### PROBLEM TO WORK ON:
Reproduce word for word the passage of the Santa Fe Farmers Market article below, from "Yozell-Epstein and Ladegaard" to "its newer members.".

### SELECTED EXCERPT:
┄┄┄┄┄┄┄┄┄┄

Nina Yozell-Epstein and Matt Ladegaard met two years ago. He had studied sustainable agriculture in college and always wanted to start his own farm. She had worked for the café at the Santa Fe Farmers Market and served on its board. They fell in love and, this year, rented land in Pojoaque and founded Ground Stone Farm, which is having its debut season at the market.

On one early Saturday morning in July, Yozell-Epstein offered samples from the couple's more exotic wares: mouse melon and ground cherries. Drought notwithstanding, their effusion for the new undertaking is palpable. "The market is amazing," says Yozell-Epstein, whose other business, Squash Blossom, provides wholesale farm products to local restaurants. "Our customers are amazing in their loyalty to buying local food."

Yozell-Epstein and Ladegaard are among the 150 farmers from Northern New Mexico who fill the market weekly. Newcomers vend side by side with farmers who have sold at market for all of its 50 years, celebrated this year. Entire families have grown up in the market as it's moved from location to location before landing in a permanent home in the redeveloped Railyard 10 years ago.

Along the way, the market has grown, both in size and programmatically, with mixed reviews. Some criticize the logistic and cultural challenges of the Railyard location. Others say a recent Santa Fe Farmers Market Board of Directors decision to expel a long-time vendor reflects poorly on the board and its newer members.

┄┄┄┄┄┄┄┄┄┄

### ENTRIES SHOWN:
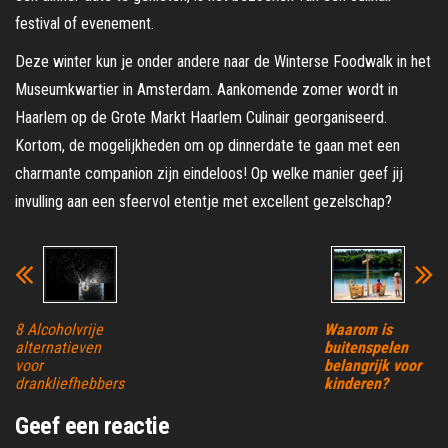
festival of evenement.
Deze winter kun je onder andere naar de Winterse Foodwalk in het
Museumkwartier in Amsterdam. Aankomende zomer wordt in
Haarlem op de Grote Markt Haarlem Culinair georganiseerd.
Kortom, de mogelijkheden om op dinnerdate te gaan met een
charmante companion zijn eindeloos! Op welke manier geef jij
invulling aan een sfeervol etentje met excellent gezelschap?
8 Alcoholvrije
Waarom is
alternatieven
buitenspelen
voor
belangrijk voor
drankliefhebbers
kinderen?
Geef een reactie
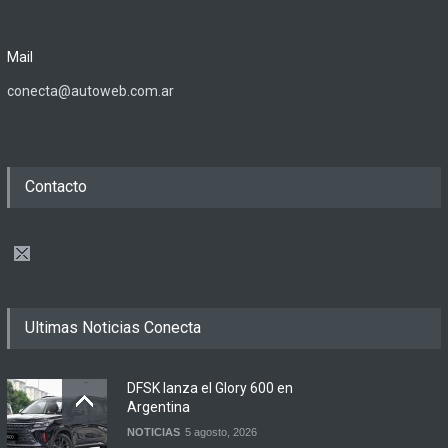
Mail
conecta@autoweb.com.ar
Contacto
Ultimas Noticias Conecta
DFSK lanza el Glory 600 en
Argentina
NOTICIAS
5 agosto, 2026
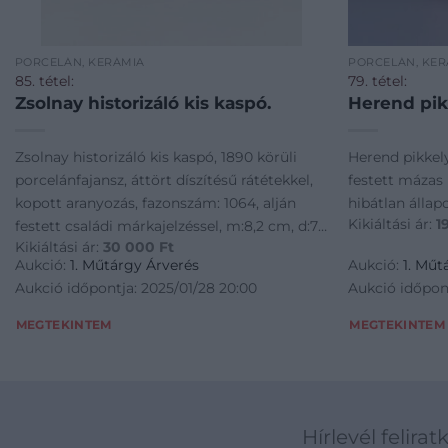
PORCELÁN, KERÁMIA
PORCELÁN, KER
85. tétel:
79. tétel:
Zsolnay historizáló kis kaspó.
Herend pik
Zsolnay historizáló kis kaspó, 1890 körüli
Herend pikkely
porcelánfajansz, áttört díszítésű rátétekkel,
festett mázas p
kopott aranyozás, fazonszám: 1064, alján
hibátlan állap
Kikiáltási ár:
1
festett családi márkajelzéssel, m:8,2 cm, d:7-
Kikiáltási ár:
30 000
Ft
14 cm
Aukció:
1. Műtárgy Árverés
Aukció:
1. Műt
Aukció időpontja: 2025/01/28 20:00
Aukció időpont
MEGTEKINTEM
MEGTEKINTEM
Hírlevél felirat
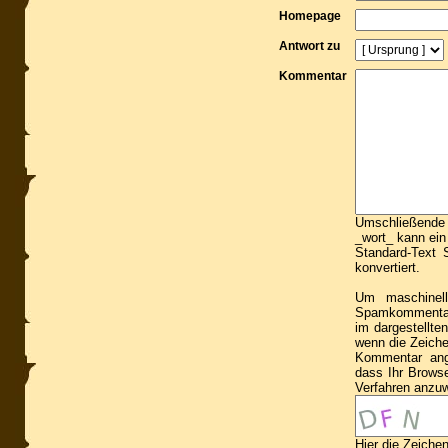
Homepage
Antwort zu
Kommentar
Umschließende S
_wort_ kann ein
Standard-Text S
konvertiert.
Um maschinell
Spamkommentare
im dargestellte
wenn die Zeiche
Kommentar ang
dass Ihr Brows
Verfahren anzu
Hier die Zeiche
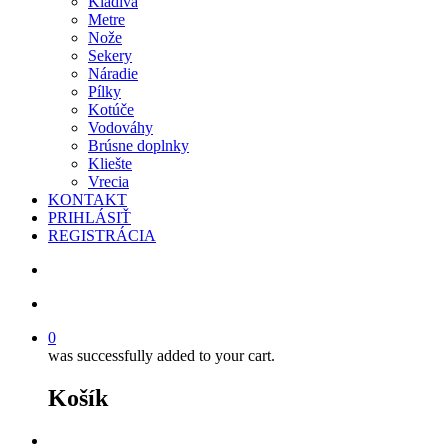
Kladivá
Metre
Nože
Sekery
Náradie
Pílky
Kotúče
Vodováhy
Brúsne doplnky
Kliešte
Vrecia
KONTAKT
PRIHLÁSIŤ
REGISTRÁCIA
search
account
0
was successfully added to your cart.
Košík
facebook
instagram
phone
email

┄┄┄┄┄┄┄┄┄┄

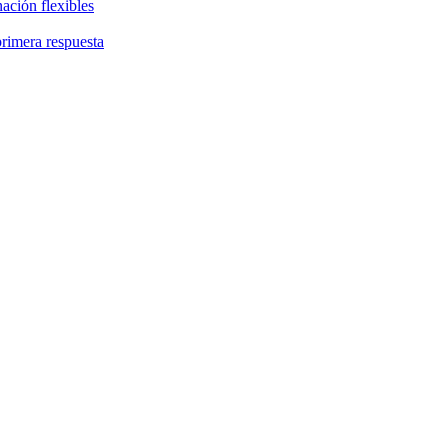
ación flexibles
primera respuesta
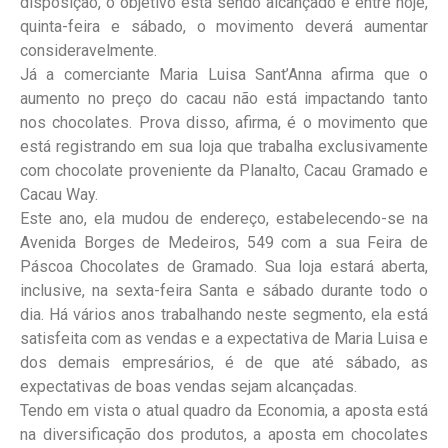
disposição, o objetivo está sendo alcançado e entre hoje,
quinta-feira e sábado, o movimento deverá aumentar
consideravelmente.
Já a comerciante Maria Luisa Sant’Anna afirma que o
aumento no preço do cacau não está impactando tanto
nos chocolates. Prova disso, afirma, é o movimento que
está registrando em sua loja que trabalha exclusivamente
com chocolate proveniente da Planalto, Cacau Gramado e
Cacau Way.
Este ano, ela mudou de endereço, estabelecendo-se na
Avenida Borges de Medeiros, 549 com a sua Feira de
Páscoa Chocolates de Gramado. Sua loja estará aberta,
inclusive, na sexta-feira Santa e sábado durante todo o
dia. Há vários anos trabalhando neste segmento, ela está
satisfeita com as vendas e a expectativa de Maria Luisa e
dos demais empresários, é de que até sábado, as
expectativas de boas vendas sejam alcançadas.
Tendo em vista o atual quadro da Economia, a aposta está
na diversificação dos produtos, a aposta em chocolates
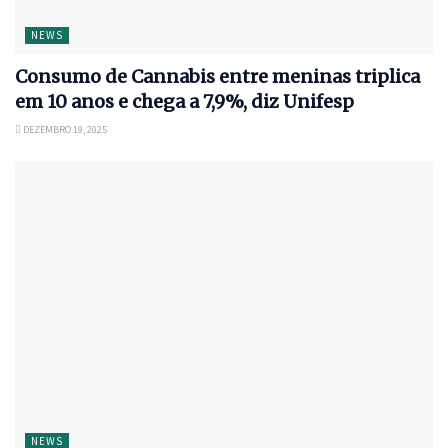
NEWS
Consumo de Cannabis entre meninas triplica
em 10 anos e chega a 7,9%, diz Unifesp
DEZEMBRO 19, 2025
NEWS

┄┄┄┄┄┄┄┄┄┄

### RESULT BELOW:
Yozell-Epstein and Ladegaard are among the 150 farmers from Northern New Mexico who fill the market weekly. Newcomers vend side by side with farmers who have sold at market for all of its 50 years, celebrated this year. Entire families have grown up in the market as it's moved from location to location before landing in a permanent home in the redeveloped Railyard 10 years ago.

Along the way, the market has grown, both in size and programmatically, with mixed reviews. Some criticize the logistic and cultural challenges of the Railyard location. Others say a recent Santa Fe Farmers Market Board of Directors decision to expel a long-time vendor reflects poorly on the board and its newer members.